Las neuronas aprendían de las decisiones que tomaban jugando al ‘Doom’.
(Cortical Labs)
Para que las neuronas fuesen capaces de mejorar jugando a ‘Doom’, se cambiaban las señales eléctricas que recibían las neuronas cuando perdían una partida o tomaban alguna mala decisión. En cambio, cuando la respuesta era correcta -por ejemplo, esquivar un ataque o disparar a un enemigo- la estimulación se mantenía estable. Con el tiempo, las células reorganizaban sus conexiones y empezaban a emplear los patrones más eficaces. Esto no les permite desenvolverse tan bien como lo haría un ‘gamer’ experimentado, pero al menos posibilita que el sistema sea capaz de defenderse.
Futuras aplicaciones
Más allá de la capacidad de las neuronas para aprender a jugar a ‘Doom’, los científicos creen que el sistema ideado por Cortical Labs puede tener futuras aplicaciones médicas. Así lo piensa, por ejemplo, el investigador de la Universidad de Reading (Reino Unido) Yoshikatsu Hayashi, que apunta, en declaraciones recogidas por ‘New Scientist’, que el ingenio puede acercarnos al desarrollo de un brazo robótico que sea controlado, directamente, por neuronas. Algo que podría revolucionar el desarrollo de prótesis. «Jugar a ‘Doom’ es una versión más sencilla de controlar un brazo entero», destaca el investigador, que actualmente se encuentra trabajando en este campo.
Los científicos esta tecnología puede significar un gran avance que, en el futuro, permita el controlar un brazo robótico
Por su parte, Andrew Adamatzky, científico de computación e investigador en la Universidad del Oeste de Inglaterra, señala que «lo emocionante aquí no es solo que un sistema biológico pueda jugar a ‘Doom’, sino que pueda lidiar con la complejidad, la incertidumbre y la toma de decisiones en tiempo real»: «La interacción exitosa con (el videojuego) resalta avances reales sobre cómo se pueden controlar y entrenar los sistemas neuronales vivos».
El interés por esta tecnología, efectivamente, va más allá de los videojuegos.
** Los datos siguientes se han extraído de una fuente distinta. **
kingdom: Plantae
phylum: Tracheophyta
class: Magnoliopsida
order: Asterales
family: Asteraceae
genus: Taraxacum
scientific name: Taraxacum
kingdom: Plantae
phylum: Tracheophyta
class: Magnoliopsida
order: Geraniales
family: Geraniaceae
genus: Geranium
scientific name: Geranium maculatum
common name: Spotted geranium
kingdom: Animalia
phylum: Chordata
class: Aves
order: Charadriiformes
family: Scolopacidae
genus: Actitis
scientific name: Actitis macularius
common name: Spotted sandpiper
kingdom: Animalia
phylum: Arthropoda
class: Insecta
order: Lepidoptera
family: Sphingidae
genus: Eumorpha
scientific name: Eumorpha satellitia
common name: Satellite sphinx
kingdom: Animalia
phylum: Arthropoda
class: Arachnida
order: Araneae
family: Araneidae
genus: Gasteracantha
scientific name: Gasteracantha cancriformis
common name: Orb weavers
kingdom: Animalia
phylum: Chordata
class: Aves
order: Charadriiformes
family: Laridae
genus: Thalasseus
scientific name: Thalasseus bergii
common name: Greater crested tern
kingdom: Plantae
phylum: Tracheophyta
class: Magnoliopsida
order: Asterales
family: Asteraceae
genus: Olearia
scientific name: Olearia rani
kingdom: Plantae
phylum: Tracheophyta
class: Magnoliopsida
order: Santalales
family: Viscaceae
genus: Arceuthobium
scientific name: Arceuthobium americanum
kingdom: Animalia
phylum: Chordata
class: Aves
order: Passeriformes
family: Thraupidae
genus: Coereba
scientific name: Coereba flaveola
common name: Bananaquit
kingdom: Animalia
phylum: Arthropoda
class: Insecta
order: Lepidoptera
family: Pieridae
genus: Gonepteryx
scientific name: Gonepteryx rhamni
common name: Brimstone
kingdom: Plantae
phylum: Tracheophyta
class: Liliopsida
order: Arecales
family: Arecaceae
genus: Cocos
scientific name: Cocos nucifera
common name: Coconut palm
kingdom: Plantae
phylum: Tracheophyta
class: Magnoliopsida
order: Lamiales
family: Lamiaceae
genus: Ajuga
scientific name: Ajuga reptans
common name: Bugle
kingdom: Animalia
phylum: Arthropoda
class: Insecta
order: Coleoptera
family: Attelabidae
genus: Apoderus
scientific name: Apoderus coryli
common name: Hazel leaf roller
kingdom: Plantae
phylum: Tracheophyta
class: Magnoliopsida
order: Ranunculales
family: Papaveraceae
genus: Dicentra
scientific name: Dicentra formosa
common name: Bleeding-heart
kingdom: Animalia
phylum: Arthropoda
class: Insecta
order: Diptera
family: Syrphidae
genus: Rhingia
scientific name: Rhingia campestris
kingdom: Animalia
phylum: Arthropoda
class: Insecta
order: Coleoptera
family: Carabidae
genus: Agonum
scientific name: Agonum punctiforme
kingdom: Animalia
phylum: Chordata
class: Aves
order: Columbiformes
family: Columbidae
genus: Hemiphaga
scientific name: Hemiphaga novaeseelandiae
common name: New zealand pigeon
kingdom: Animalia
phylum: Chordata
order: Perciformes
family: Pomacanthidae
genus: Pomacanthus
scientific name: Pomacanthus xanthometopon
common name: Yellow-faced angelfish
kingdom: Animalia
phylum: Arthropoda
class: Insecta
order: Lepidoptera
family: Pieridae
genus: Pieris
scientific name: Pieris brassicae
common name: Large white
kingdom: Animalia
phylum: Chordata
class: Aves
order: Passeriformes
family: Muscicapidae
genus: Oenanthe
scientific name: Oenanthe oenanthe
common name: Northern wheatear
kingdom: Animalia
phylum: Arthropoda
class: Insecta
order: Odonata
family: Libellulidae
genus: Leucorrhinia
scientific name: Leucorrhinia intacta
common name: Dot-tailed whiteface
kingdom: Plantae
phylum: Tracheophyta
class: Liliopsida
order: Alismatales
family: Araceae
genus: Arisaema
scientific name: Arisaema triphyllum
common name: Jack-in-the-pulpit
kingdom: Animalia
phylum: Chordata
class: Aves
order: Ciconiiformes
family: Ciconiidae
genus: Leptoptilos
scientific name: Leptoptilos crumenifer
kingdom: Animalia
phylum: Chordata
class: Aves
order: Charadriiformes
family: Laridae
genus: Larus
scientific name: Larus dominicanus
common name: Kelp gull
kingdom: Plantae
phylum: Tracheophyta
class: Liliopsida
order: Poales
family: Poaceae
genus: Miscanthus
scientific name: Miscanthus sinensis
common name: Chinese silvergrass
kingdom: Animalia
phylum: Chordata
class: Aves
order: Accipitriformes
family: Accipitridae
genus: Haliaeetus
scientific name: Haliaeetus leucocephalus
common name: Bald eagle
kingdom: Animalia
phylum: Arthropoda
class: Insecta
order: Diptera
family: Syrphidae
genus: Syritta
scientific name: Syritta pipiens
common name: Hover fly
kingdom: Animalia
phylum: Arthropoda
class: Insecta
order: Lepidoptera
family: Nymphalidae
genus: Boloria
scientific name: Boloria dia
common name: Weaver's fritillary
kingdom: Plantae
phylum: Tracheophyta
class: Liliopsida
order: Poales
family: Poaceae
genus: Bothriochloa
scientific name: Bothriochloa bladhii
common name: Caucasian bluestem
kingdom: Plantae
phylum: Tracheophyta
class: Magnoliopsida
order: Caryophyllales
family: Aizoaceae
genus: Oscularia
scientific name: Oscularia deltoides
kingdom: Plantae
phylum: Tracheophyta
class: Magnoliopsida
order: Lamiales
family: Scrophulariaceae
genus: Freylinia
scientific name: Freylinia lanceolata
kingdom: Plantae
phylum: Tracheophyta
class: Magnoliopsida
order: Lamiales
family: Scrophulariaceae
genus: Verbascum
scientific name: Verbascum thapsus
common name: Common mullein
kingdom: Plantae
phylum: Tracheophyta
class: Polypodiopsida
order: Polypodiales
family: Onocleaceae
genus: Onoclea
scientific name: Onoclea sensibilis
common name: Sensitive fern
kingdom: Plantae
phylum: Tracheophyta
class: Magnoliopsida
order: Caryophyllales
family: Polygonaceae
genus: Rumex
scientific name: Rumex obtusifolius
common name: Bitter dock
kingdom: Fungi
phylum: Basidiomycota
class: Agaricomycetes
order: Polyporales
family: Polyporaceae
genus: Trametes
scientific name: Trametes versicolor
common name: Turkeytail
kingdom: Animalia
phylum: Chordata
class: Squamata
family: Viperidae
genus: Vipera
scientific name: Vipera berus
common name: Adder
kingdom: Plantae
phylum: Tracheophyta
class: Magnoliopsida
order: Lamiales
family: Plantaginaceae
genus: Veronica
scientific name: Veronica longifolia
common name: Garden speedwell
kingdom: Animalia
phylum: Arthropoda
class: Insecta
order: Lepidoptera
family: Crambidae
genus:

Recientemente, el departamento de Fisiopatología y Trasplantes de la Universidad de Milán anunció un proyecto de colaboración en el que utilizará el sistema de Cortical Labs para estudiar cómo las redes de neuronas humanas pueden procesar información y aprender cuando se conectan a sistemas informáticos.
«La integración de neuronas activas con sistemas digitales ofrece oportunidades sin precedentes para investigar los mecanismos de aprendizaje y la plasticidad neural, con posibles implicaciones tanto para la investigación en neurociencia como para la innovación computacional», señaló a este respecto en un comunicado del pasado enero la profesora Stefania Corti, catedrática de Neurología en la Universidad de Milán.